News, notes, and observations from the James River Valley in northern South Dakota with special attention to reviewing the performance of the media--old and new. E-Mail to MinneKota@gmail.com

Wednesday, October 14, 2020

Hillary Clinton lost an election, but we lost a nation.

There is a vast body of analysis on why Hillary Clinton lost to Donald Trump.  It gives scant comfort to know that Clinton won the popular vote by 2.9 million votes.  She won  48.2 percent of the vote to Trump's 46.1 percent.  However, Trump won the electoral college with 304 votes to Clinton's 227.  The electoral college severely contradicts the popular vote.  But all this analysis does not answer the question of why, after the honesty and decency in the White House of the Obamas, so many people would choose a seething glob of corruption like Donald Trump.

There is also a hefty body of explanations about how Trump won.  Most of it examines what the candidates did, but it tends to assume that candidates are the sole determiners of election outcomes.  We talk much about holding candidates accountable, but shy away from holding voters accountable for their decisions.  Those who believe that America strives for freedom, equality, and justice for all must face the fact that 42 percent of their fellow Americans do not share those values.  Studies, in fact, shows that the most important factor behind Trump's election to the presidency is his appeal to prejudice.  Those people who voted for Trump because he affirms their prejudice and bigotry are often demeaned by him.  Talk show host Howard Stern notes "The people Trump despises most love him the most."

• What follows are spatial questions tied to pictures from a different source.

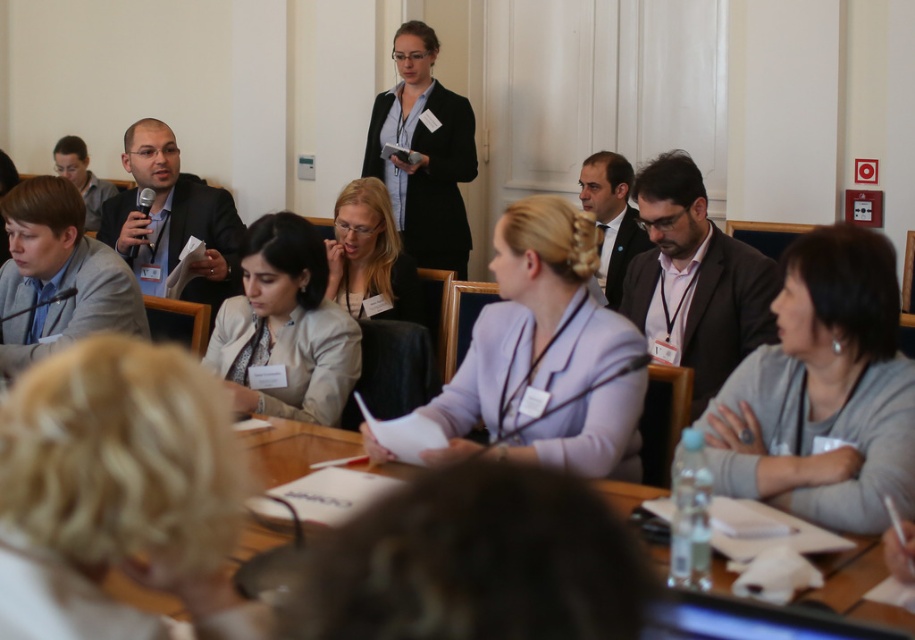
You are an event organizer who needs to arrange seating for the next meeting. You notice the gray sweater at lower right and the matte black jacket at center. Which clothing item is located lower in the image?

The gray sweater at lower right is positioned under the matte black jacket at center, so it is located lower in the image.

You are attending a meeting and want to know if the person with blonde hair at lower left can reach the microphone stand on the table. Considering their height relative to the light beige blazer at center, can they reach it?

The blonde hair at lower left is shorter than the light beige blazer at center. Since the light beige blazer at center is likely worn by someone taller, the person with blonde hair at lower left may not be able to reach the microphone stand easily without assistance.

You are a photographer at the event and want to capture a closeup of the blonde hair at lower left and light beige blazer at center. Which object would require a wider lens to focus on due to its size?

The blonde hair at lower left is thinner than the light beige blazer at center, so the light beige blazer at center requires a wider lens to focus on because it is larger.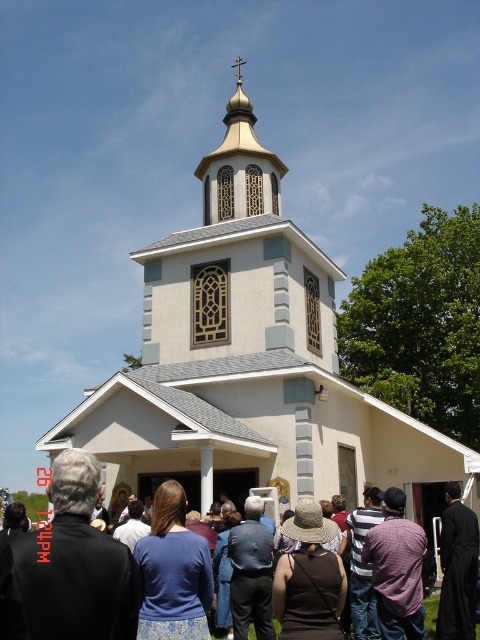
Can you confirm if white stucco church at center is thinner than brown fabric crowd at center?

In fact, white stucco church at center might be wider than brown fabric crowd at center.

Is white stucco church at center bigger than brown fabric crowd at center?

Yes, white stucco church at center is bigger than brown fabric crowd at center.

Locate an element on the screen. The height and width of the screenshot is (640, 480). white stucco church at center is located at coordinates (249, 364).

This screenshot has height=640, width=480. Find the location of `white stucco church at center`. white stucco church at center is located at coordinates (249, 364).

Is white stucco church at center positioned before gold textured dome at upper center?

Yes.

Can you confirm if white stucco church at center is positioned to the right of gold textured dome at upper center?

Yes, white stucco church at center is to the right of gold textured dome at upper center.

Is point (257, 148) positioned in front of point (271, 170)?

Yes, point (257, 148) is in front of point (271, 170).

What are the coordinates of `white stucco church at center` in the screenshot? It's located at (249, 364).

This screenshot has width=480, height=640. Describe the element at coordinates (68, 568) in the screenshot. I see `brown fabric crowd at center` at that location.

Locate an element on the screen. brown fabric crowd at center is located at coordinates (68, 568).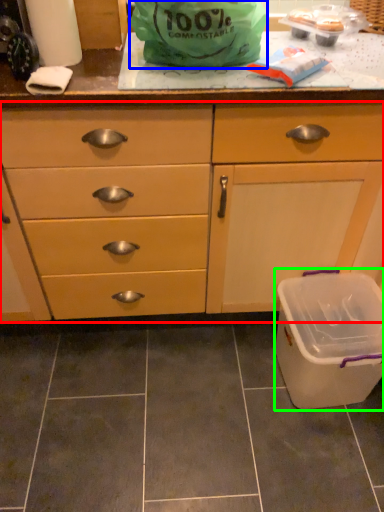
Question: Based on their relative distances, which object is farther from cabinetry (highlighted by a red box)? Choose from plastic bag (highlighted by a blue box) and recycling bin (highlighted by a green box).

Choices:
 (A) plastic bag
 (B) recycling bin

Answer: (A)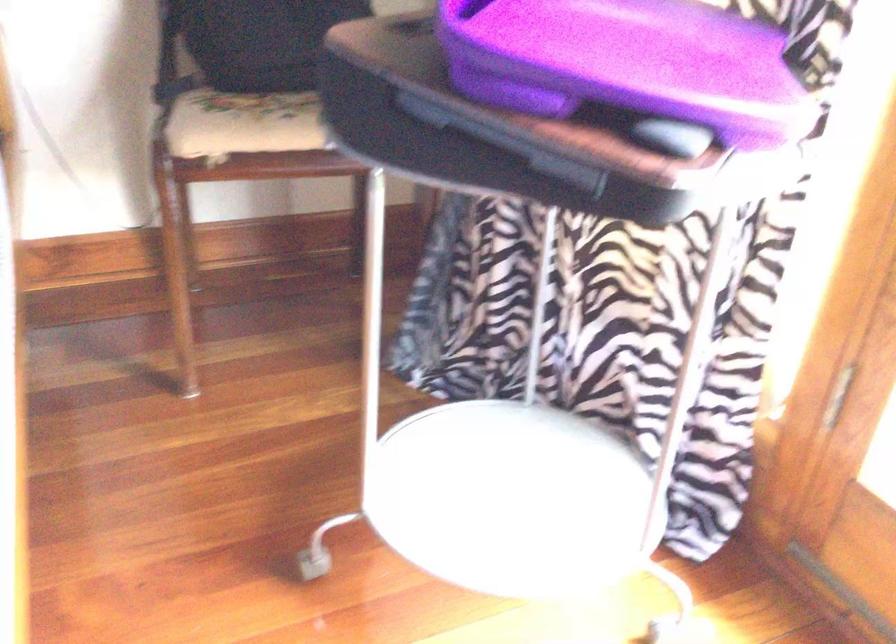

America is not the nation that is characterized by the Greatest Generation.  Trump represents a nation that values his constant lying, his financial deceptions, his false slanders and libels against political opponents, and his vile personal behavior because he endorses their anti-American hatred and bigotry.  The America Trump represents is not the America that once was a powerful voice for the democratic values of freedom for all, for equality, and for justice for all.  And the differing attitude for those values is what defines the political divide in the nation.  A significant portion of the American people denies the values that once defined the aspirations of American democracy.  It denies science and clings to its hatreds.   

This election is not merely choosing between Trump and Biden. It is a choice between Oceania, the oppressive nation described by George Orwell in 1984, and the United States we once dreamed about.